We had a conversation with my mentor about the best way of implementing a
generic parser. I wrote a simple implementation of multi-pass regex approach
(when you have a set of regexps and replacements for them and parser just
consecutively applies them to input text), which the original Markdown parser
uses.
And David implemented a simple lexer for MediaWiki syntax so we were able to
compare both approaches.

As a result I decided to use a lexer approach, because it is more flexible and
allows to simplify the language definition part (requires less code and regexps
are much simpler), so it would be easier to add a new language. With a lexer
approach it is good that you have an ability to operate with tokens and write
in token definition something like:

mode: "header",
allowed_children: [ "text", "bold", "link" ]

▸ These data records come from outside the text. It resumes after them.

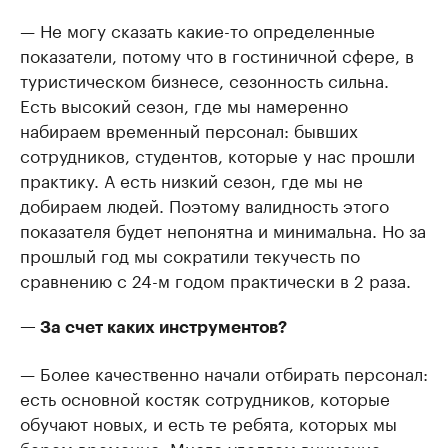
— Не могу сказать какие-то определенные
показатели, потому что в гостиничной сфере, в
туристическом бизнесе, сезонность сильна.
Есть высокий сезон, где мы намеренно
набираем временный персонал: бывших
сотрудников, студентов, которые у нас прошли
практику. А есть низкий сезон, где мы не
добираем людей. Поэтому валидность этого
показателя будет непонятна и минимальна. Но за
прошлый год мы сократили текучесть по
сравнению с 24-м годом практически в 2 раза.
— За счет каких инструментов?
— Более качественно начали отбирать персонал:
есть основной костяк сотрудников, которые
обучают новых, и есть те ребята, которых мы
берем временно. Много уделяем внимание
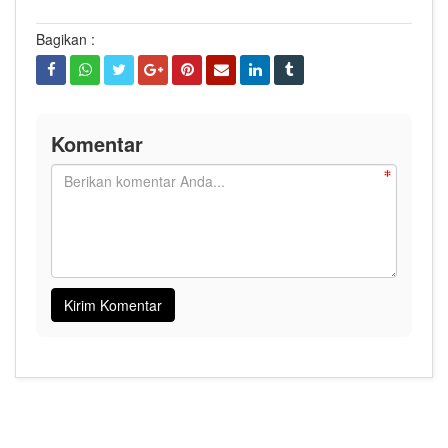
Bagikan :
Komentar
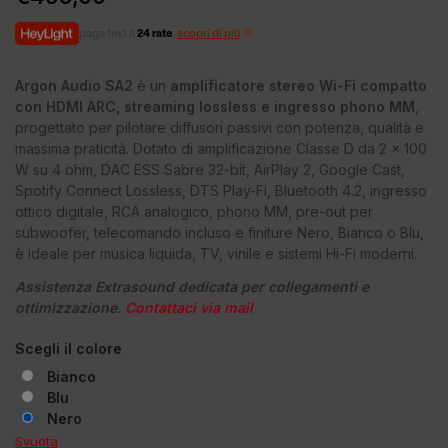
paga fino a
24 rate
,
scopri di più
Argon Audio SA2
è un
amplificatore stereo Wi-Fi compatto
con HDMI ARC, streaming lossless e ingresso phono MM
,
progettato per pilotare diffusori passivi con potenza, qualità e
massima praticità. Dotato di amplificazione Classe D da 2 x 100
W su 4 ohm, DAC ESS Sabre 32-bit, AirPlay 2, Google Cast,
Spotify Connect Lossless, DTS Play-Fi, Bluetooth 4.2, ingresso
ottico digitale, RCA analogico, phono MM, pre-out per
subwoofer, telecomando incluso e finiture Nero, Bianco o Blu,
è ideale per musica liquida, TV, vinile e sistemi Hi-Fi moderni.
Assistenza Extrasound dedicata per collegamenti e
ottimizzazione.
Contattaci via mail
Scegli il colore
Bianco
Blu
Nero
Svuota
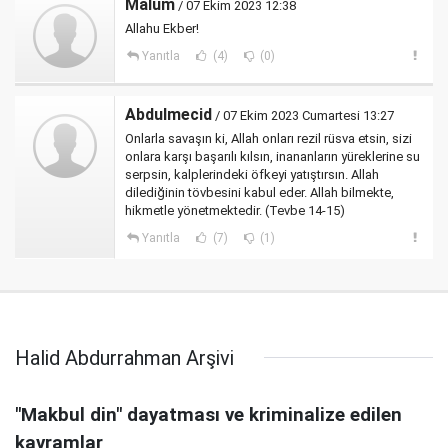
Malum
/ 07 Ekim 2023 12:38
Allahu Ekber!
Yanıtla
(4)
(0)
Abdulmecid
/ 07 Ekim 2023 Cumartesi 13:27
Onlarla savaşın ki, Allah onları rezil rüsva etsin, sizi
onlara karşı başarılı kılsın, inananların yüreklerine su
serpsin, kalplerindeki öfkeyi yatıştırsın. Allah
dilediğinin tövbesini kabul eder. Allah bilmekte,
hikmetle yönetmektedir. (Tevbe 14-15)
Yanıtla
(7)
(1)
Halid Abdurrahman Arşivi
"Makbul din" dayatması ve kriminalize edilen
kavramlar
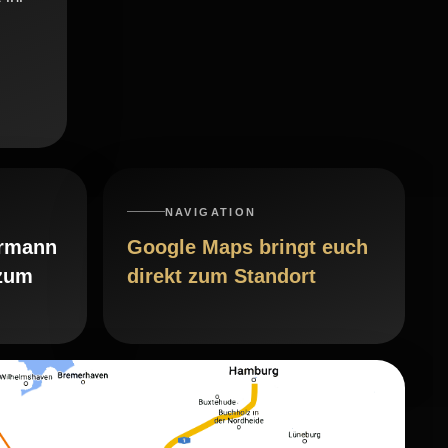
NAVIGATION
ermann
Google Maps bringt euch
 zum
direkt zum Standort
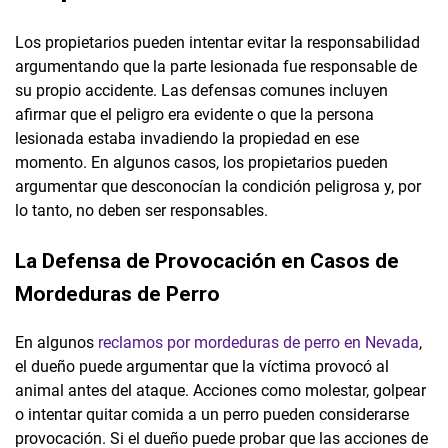
Los propietarios pueden intentar evitar la responsabilidad
argumentando que la parte lesionada fue responsable de
su propio accidente. Las defensas comunes incluyen
afirmar que el peligro era evidente o que la persona
lesionada estaba invadiendo la propiedad en ese
momento. En algunos casos, los propietarios pueden
argumentar que desconocían la condición peligrosa y, por
lo tanto, no deben ser responsables.
La Defensa de Provocación en Casos de
Mordeduras de Perro
En algunos
reclamos por mordeduras de perro en Nevada
,
el dueño puede argumentar que la víctima provocó al
animal antes del ataque. Acciones como molestar, golpear
o intentar quitar comida a un perro pueden considerarse
provocación. Si el dueño puede probar que las acciones de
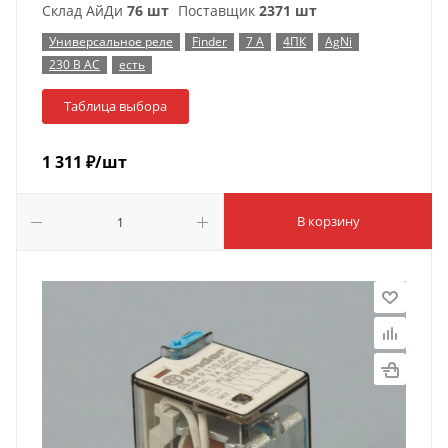
Склад АйДи
76 шт
Поставщик
2371 шт
Универсальное реле
Finder
7 А
4ПК
AgNi
230 В AC
есть
Таблица выбора
1 311
₽
/шт
В корзину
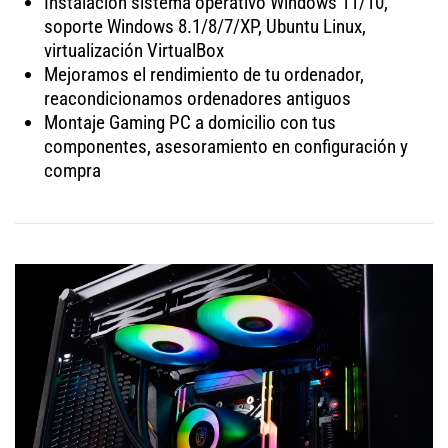
Instalación sistema operativo Windows 11/10,
soporte Windows 8.1/8/7/XP, Ubuntu Linux,
virtualización VirtualBox
Mejoramos el rendimiento de tu ordenador,
reacondicionamos ordenadores antiguos
Montaje Gaming PC a domicilio con tus
componentes, asesoramiento en configuración y
compra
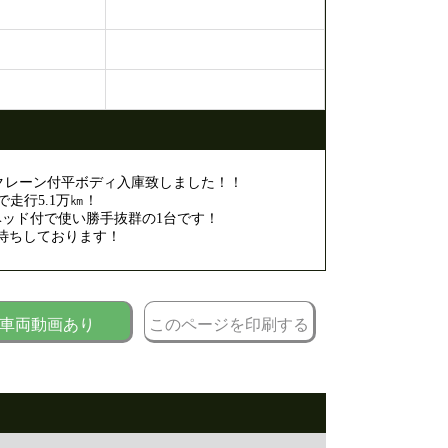
ークレーン付平ボディ入庫致しました！！
で走行5.1万㎞！
ベッド付で使い勝手抜群の1台です！
待ちしております！
車両動画あり
このページを印刷する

it allows to create complex definitions but keep them simple and understandable.

The language definition could look something like:

tokens:
[ { start: '\n##', end: '##(?#\n)',
    mode: "header",
    allowed_children: [ "text", "bold", "link" ],
    token: dojox.markup.HeaderToken
  },
  { start: "[a-zA-Z0-9]", end: '[\\[\'\n]',
    mode: "text",
    token: dojox.markup.TextToken
  },
  // etc..
]

With this approach we will have a standard set of tokens which know how to
convert themselves to html, these tokens would be used for all markup
languages (eg. BoldToken, ItalicToken, HeaderToken, LinkToken, ..). Of
course they can be redefined or extended if needed.

Currently I'm implementing a nested tokens processor. Will commit first code
soon.

If you have some questions or suggestions - please feel free to comment.